> Aim of the task: Bring together all lines of the material below that contain the string "Table".

> Data for review:

---------------

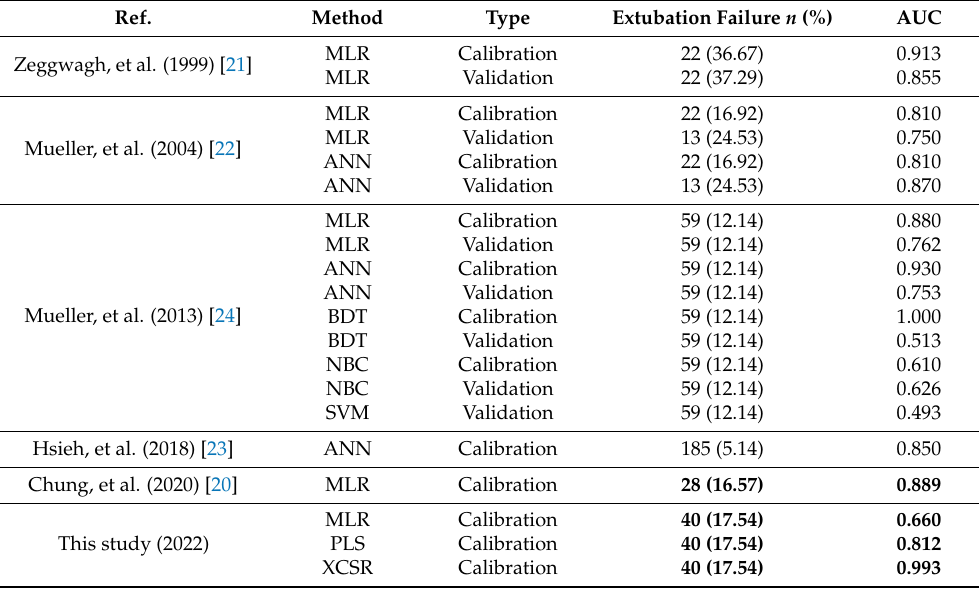
Table 7. AUC results of the current and previous studies (bold text: the result of our group).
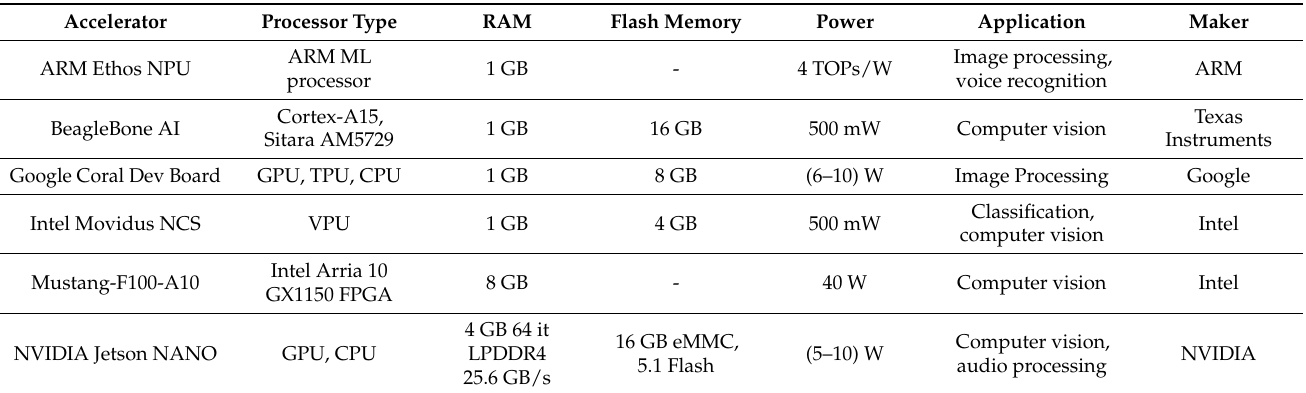
Table 13. Machine learning accelerators.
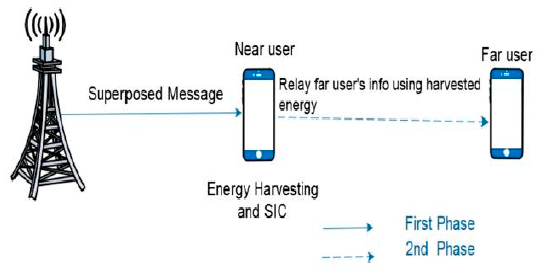
Figure 1. SWIPT with cooperative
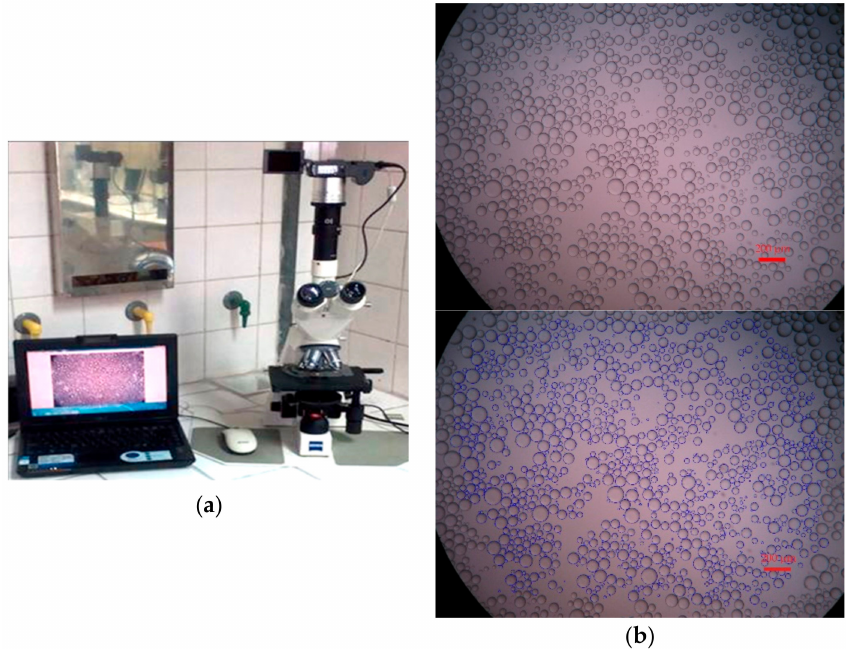
Figure 4. ( a ) Microscope furnished with a digital camera operated through a laptop, (Axiostar Plus, Carl Zeiss Inc.). ( b ) Analysis of microscope images with a custom made software (BubblesEdit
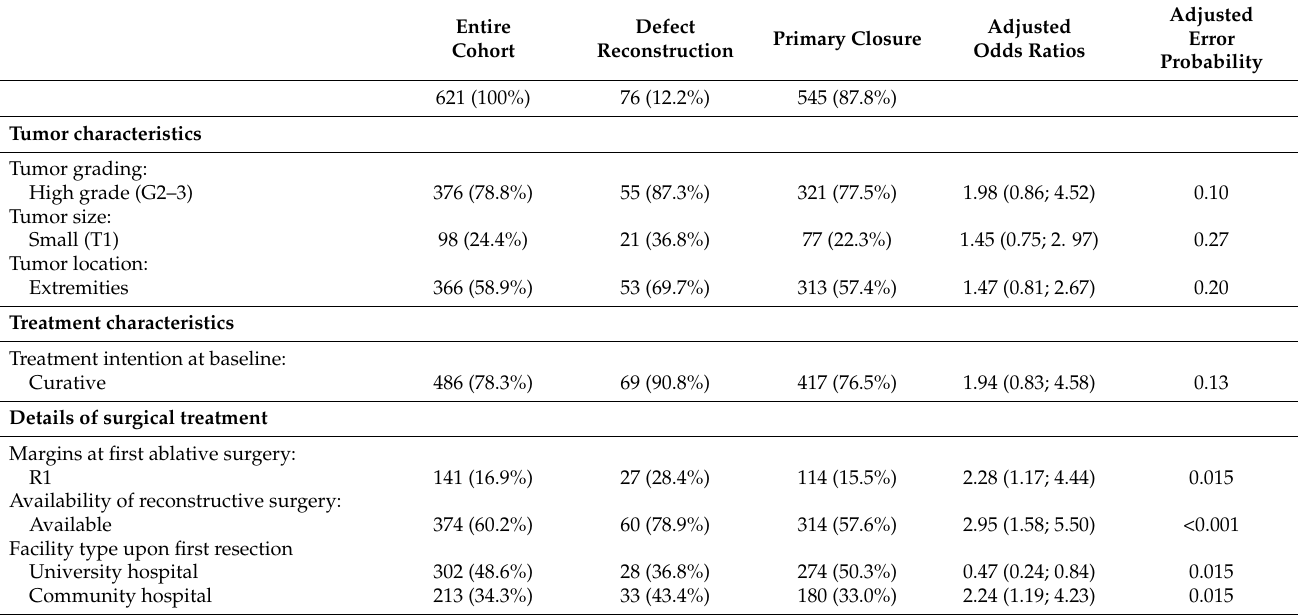
Table 5. Independent Predictors of Defect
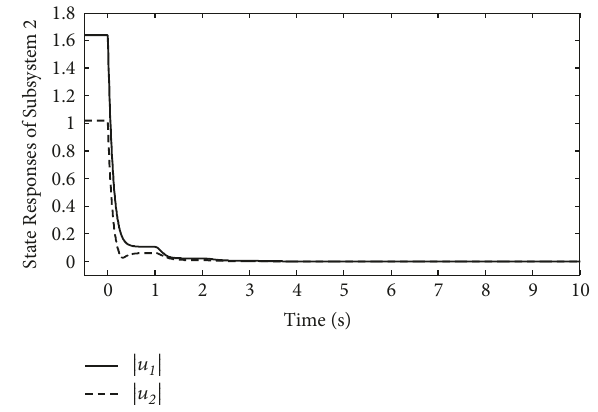
Figure 2: State curves of subsystem 2 in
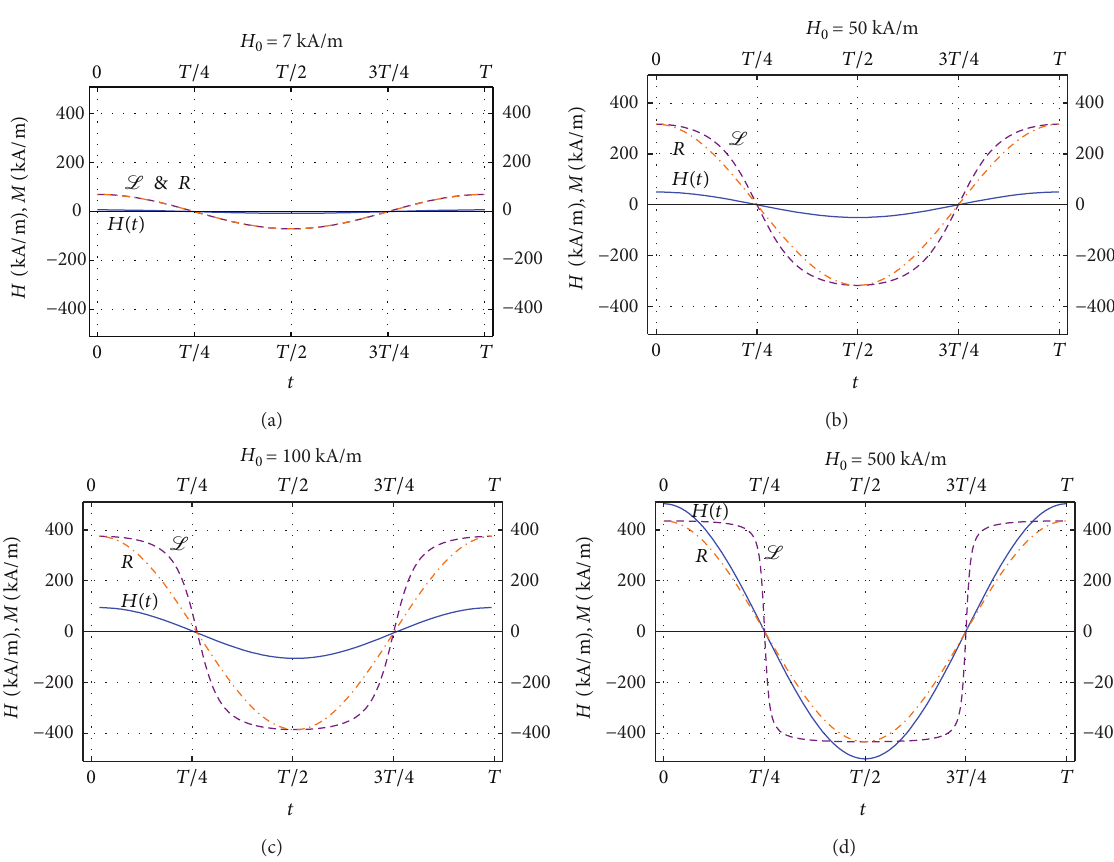
plane to rotate together with the magnetization vector.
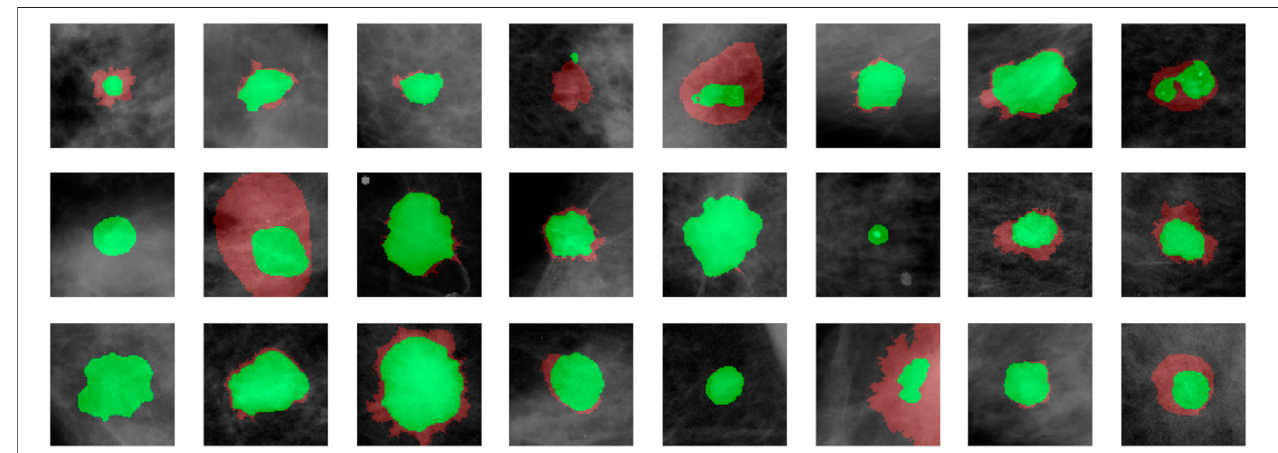
FIGURE 4 | LatentCADx Segmentation. Clinical annotations are denoted in red and LatentCADx segmentations are overlayed in green. The weakly-supervised model constrained with multiple objectives predicted segmentation labels with higher detail than the annotations viewed in training. Predictions are visualized from validation samples which were not observed by the model until evaluation (Mammograms obtained from (Lee et al., 2006); CC BY open access license).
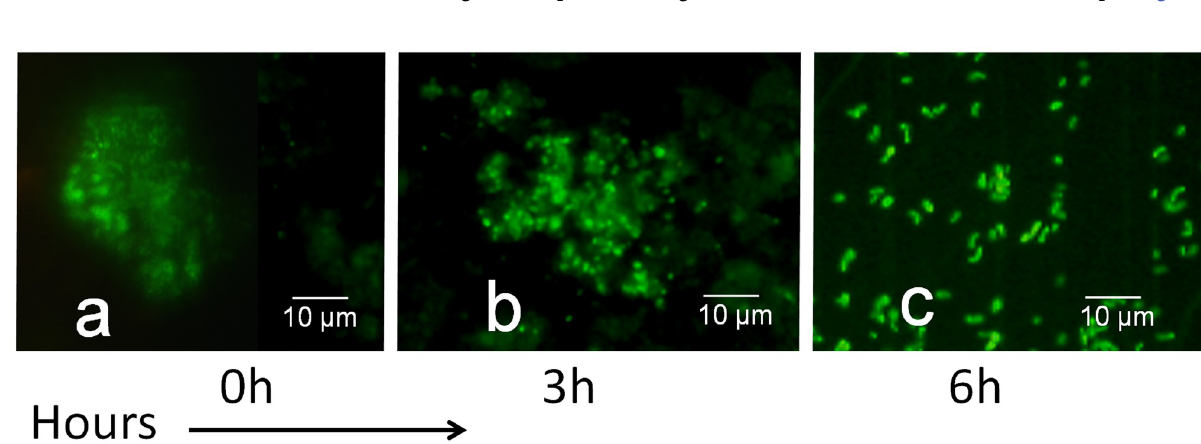
Table 2. Recovery of dormant V . cholerae O1 CVEC in environmental water by culturing in medium supplemented with spent culture supernatant of various bacte- rial strains and genetic constructs. Date of No. of Number of samples found positive for V . cholerae O1 after enrichment in LB containing filter- sterilized spent medium a of different sampling samples tested b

---------------

> Task response:
Table 7. AUC results of the current and previous studies (bold text: the result of our group).
Table 13. Machine learning accelerators.
Table 5. Independent Predictors of Defect
Table 2. Recovery of dormant V . cholerae O1 CVEC in environmental water by culturing in medium supplemented with spent culture supernatant of various bacte- rial strains and genetic constructs. Date of No. of Number of samples found positive for V . cholerae O1 after enrichment in LB containing filter- sterilized spent medium a of different sampling samples tested b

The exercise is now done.